Chair of the board Barry Delaney responded to Brown’s presentation, dismissing it on two points.

“A couple comments I would have for you is that: Good thing we’re not closing the Writing Centre!” he said. “You talked a lot about closing it and it’s not being closed.”

The semantics of the Writing Centre decision have taken up much of the debate over its future. The campaign to “save” the Writing Centre has referred to its “closure,” while UFV says it is an “expansion” into a new service. The key takeaway for students has been that the Writing Centre will not be continuing in its current state of operations, and that peer tutoring will be a completely different style of learning. Delaney did not discuss what that means for UFV’s process in terms of a service being “established, revised, or discontinued.”

“Secondly,” he said, “we take very seriously any charge that we are violating the University Act. We are not in violation of the University Act, and we are not in violation of any processes of any kind related to this issue … so I would be very careful about putting in writing those very egregious allegations of things like a breach of the University Act. It’s not a prudent thing to do, especially [for] someone heading out to law school.”

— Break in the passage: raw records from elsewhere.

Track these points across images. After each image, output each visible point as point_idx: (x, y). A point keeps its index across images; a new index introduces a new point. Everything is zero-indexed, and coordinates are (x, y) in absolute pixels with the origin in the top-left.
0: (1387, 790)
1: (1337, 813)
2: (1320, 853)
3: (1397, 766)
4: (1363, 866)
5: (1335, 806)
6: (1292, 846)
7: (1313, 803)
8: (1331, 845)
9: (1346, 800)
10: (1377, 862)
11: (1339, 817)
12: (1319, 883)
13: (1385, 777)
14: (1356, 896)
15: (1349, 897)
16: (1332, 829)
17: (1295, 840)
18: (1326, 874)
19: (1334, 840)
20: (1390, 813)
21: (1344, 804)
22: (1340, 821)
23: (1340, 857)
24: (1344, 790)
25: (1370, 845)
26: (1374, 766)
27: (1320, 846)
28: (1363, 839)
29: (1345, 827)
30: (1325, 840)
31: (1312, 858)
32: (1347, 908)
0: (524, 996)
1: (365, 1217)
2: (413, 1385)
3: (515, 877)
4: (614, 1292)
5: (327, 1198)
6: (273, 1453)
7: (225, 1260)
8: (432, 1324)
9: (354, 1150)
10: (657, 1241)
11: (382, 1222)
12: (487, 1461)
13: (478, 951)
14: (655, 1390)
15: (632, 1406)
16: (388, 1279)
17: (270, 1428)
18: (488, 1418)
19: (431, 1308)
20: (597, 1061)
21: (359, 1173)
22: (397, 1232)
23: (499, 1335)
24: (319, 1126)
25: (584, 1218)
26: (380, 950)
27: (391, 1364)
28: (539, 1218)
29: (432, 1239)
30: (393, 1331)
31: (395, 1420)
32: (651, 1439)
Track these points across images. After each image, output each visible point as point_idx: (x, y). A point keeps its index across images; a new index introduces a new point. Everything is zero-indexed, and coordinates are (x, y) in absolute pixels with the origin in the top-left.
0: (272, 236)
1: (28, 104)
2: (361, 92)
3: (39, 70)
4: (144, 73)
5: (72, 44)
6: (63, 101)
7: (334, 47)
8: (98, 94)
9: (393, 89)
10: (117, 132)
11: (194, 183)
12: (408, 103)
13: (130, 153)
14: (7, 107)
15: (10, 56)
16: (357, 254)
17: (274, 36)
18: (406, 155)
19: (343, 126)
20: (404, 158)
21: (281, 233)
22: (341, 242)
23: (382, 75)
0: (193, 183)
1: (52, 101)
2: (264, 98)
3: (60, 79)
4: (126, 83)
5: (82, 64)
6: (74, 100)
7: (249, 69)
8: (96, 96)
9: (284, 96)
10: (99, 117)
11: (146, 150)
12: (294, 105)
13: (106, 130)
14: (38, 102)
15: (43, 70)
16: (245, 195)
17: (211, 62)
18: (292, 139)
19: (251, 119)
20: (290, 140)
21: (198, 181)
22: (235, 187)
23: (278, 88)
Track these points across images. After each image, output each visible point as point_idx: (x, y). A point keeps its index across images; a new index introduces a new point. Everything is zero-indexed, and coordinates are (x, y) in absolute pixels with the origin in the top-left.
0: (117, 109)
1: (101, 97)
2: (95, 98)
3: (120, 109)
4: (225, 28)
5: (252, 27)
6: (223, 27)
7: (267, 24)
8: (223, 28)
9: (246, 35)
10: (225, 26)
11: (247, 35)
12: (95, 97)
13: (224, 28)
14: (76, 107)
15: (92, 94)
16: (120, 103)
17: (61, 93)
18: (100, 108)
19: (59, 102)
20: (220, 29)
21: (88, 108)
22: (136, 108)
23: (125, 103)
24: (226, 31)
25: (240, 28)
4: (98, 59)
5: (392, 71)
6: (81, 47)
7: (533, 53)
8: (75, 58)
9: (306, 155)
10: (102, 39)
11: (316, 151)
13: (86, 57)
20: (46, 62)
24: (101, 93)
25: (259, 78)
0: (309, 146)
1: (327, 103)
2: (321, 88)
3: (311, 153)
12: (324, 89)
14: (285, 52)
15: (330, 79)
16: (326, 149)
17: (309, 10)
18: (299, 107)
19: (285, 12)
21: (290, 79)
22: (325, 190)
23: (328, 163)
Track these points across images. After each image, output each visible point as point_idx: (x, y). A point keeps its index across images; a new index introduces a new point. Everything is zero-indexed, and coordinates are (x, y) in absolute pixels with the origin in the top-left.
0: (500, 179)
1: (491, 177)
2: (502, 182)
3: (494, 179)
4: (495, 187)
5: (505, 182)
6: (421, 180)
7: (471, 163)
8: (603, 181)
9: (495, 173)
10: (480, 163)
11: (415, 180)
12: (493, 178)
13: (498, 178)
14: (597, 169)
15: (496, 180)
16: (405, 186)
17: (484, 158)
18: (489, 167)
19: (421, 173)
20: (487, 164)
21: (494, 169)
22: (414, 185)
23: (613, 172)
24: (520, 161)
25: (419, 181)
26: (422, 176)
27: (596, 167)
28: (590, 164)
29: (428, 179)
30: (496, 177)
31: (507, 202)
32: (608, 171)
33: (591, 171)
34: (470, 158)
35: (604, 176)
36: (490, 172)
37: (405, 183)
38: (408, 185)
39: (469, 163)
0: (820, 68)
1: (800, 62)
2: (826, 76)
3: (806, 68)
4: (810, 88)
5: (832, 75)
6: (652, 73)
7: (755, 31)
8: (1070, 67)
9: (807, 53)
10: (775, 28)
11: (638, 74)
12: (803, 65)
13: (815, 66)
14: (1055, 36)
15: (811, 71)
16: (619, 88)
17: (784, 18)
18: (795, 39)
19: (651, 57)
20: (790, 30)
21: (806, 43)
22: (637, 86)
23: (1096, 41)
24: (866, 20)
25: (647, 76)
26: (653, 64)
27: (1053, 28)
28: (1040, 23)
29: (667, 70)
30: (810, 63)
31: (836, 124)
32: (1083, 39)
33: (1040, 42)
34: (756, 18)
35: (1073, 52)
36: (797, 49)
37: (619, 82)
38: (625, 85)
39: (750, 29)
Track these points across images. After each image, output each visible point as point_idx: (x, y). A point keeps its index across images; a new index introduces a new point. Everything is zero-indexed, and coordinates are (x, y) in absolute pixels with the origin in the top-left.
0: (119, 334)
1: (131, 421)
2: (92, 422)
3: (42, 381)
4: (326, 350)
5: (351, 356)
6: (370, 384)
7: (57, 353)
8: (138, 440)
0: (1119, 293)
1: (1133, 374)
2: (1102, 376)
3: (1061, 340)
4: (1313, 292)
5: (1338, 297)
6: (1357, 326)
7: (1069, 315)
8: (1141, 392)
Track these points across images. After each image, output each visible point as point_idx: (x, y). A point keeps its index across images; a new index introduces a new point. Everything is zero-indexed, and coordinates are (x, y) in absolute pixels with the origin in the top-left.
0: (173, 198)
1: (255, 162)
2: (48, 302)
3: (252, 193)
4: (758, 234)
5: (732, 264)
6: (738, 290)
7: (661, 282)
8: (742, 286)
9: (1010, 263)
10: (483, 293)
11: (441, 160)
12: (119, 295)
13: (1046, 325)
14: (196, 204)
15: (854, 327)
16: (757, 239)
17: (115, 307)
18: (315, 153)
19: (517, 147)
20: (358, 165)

Delaney said the Board would review and respond to Brown’s letter. Six days later, Brown filed a petition with the Supreme Court, citing the same policies he presented to the Board of Governors. Because of UFV’s budget proposal to Senate coming this Friday, March 13, Brown was approved for short leave, and has a hearing Wednesday, March 11.

Brown is citing this as an example of “ultra vires by virtue of abuse of discretion.” He is calling for the current decision to be set aside and referred back to the APPC, where the approval process would have to follow the proper course of action — the process Delaney says the university is not violating.

“If I am successful in my action,” Brown writes in an email, “there will be an immediate injunction made against the university to prevent the Writing Centre from closing and the decision to close it will be overturned.”